— Given records —
===

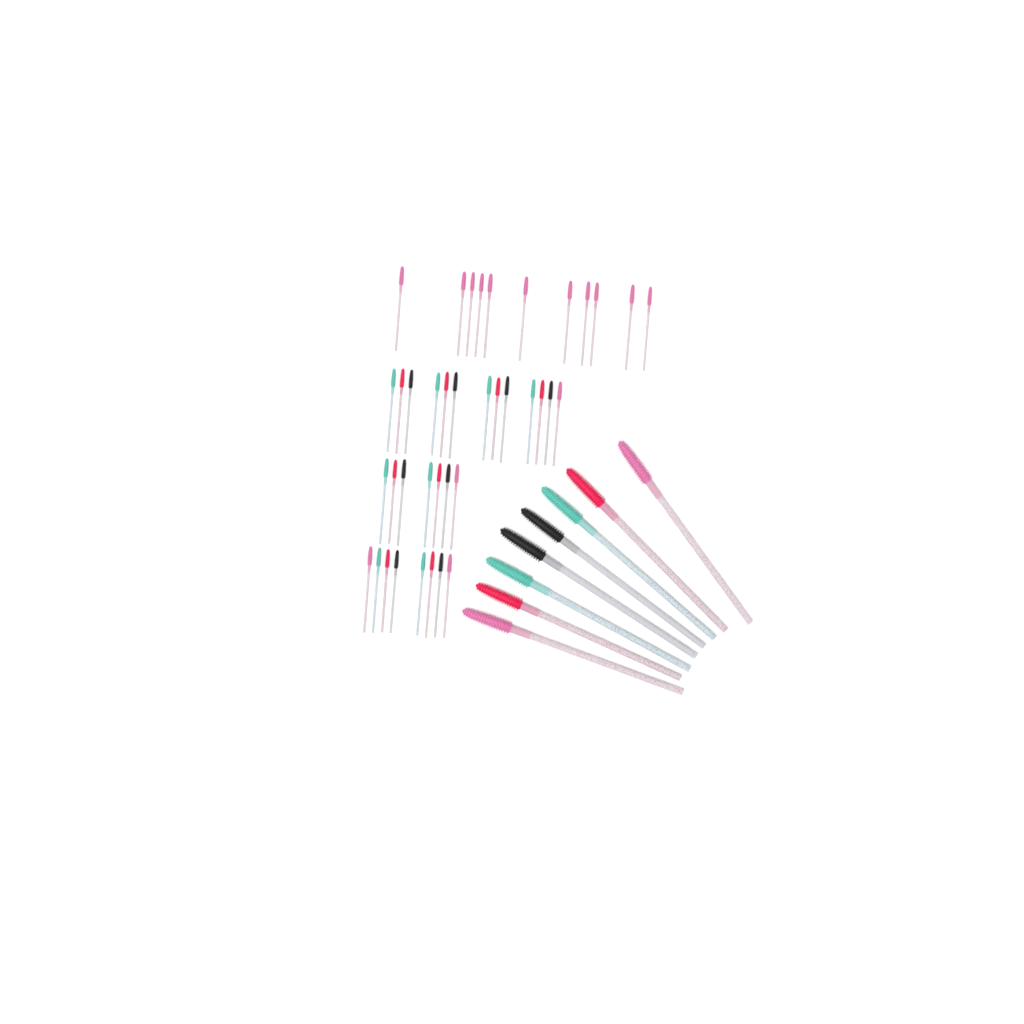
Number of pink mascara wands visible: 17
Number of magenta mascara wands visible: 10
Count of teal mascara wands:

===

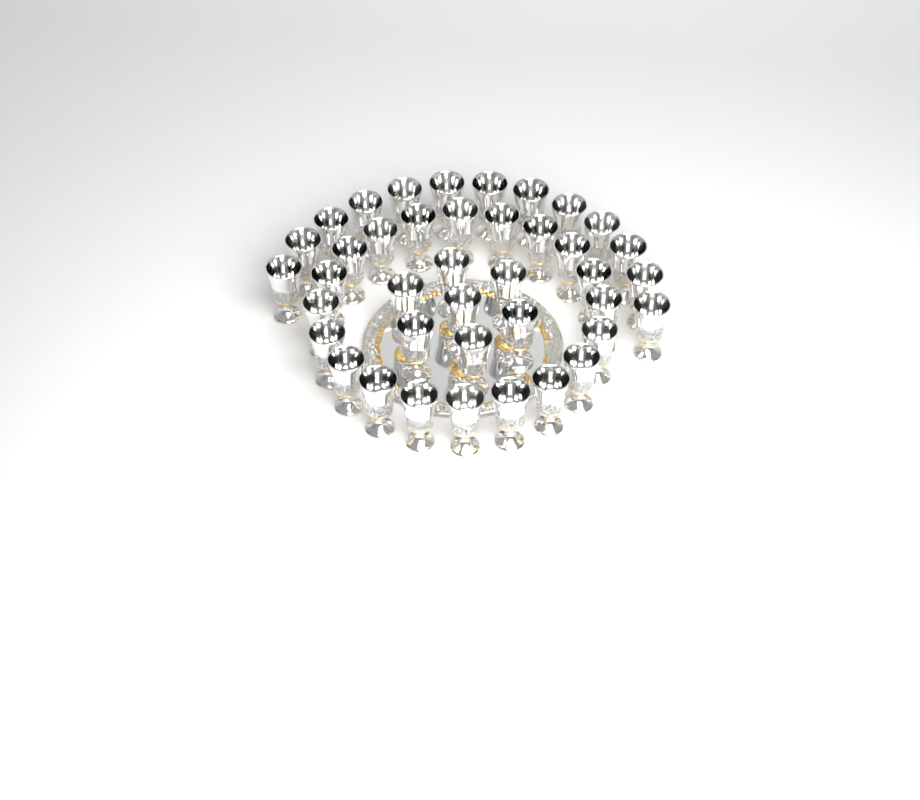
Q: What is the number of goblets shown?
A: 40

===

— The exercise —
Please reproduce the stretch of the records from the line containing "Number of pink mascara wands visible: 17" through the line containing "Number of magenta mascara wands visible: 10", swapping "mascara wands" for "mascara brushes" and leaving everything else untouched.

— Response —
Number of pink mascara brushes visible: 17
Number of magenta mascara brushes visible: 10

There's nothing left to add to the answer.